The most prominent change in histology is the reduction in the structure and function of the dermal junction (the junction between the two layers), leading to a reduction in the transport of nutrients between the two layers, the thickness of the dermal layer is primarily affected by the reduction in collagen, elastin and hyaluronic acid content during life, the reduction in proliferation and the appearance of aging keratinocytes in the epidermal layer results in a gradual reduction in the rate of epidermal cell renewal, which takes 28 days for young people and 40-60 days for older people, affecting the barrier function, moisturization and repair of the skin.

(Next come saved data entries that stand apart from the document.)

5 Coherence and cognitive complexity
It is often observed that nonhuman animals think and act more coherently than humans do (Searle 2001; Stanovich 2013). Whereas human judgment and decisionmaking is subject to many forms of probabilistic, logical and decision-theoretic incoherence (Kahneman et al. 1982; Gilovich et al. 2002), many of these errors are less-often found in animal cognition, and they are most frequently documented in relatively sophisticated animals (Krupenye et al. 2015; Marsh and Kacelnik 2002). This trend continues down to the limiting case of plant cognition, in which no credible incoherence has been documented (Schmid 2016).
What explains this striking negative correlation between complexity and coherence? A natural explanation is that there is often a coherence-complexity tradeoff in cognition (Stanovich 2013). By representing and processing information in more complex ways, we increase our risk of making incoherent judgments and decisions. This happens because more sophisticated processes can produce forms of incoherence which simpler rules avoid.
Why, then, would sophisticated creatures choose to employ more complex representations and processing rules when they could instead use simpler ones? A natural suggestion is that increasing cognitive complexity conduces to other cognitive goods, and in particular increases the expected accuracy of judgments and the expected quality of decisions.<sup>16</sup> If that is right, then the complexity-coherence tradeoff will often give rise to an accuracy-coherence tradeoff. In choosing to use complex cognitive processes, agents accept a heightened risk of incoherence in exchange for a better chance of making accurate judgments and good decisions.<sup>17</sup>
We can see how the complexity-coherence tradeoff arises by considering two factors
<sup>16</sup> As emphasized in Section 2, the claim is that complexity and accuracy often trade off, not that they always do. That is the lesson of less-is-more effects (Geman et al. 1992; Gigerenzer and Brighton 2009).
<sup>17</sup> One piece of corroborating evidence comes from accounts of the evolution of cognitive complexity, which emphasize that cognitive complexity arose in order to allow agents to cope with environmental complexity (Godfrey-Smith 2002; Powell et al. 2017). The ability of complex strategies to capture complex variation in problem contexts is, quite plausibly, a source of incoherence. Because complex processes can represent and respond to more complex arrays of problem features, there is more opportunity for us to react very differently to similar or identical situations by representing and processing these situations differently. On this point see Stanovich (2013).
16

Mineral spring water has been used for several decades in products for external use and simultaneously used as an adjuvant in dermatology in the treatment of skin moisturization, skin aging and skin regeneration after aggressive cosmetic procedures, in the past decades, numerous studies have demonstrated the biological efficacy of mineral spring water and have suggested that their chemical and thermal properties have a direct effect on skin cell physiology and homeostasis.national "natural national standards for drinking" define mineral water that mineral water naturally gushes out from deep underground or artificially uncovered, uncontaminated underground mineral water, contains amounts of mineral salts, trace elements or carbon dioxide gas.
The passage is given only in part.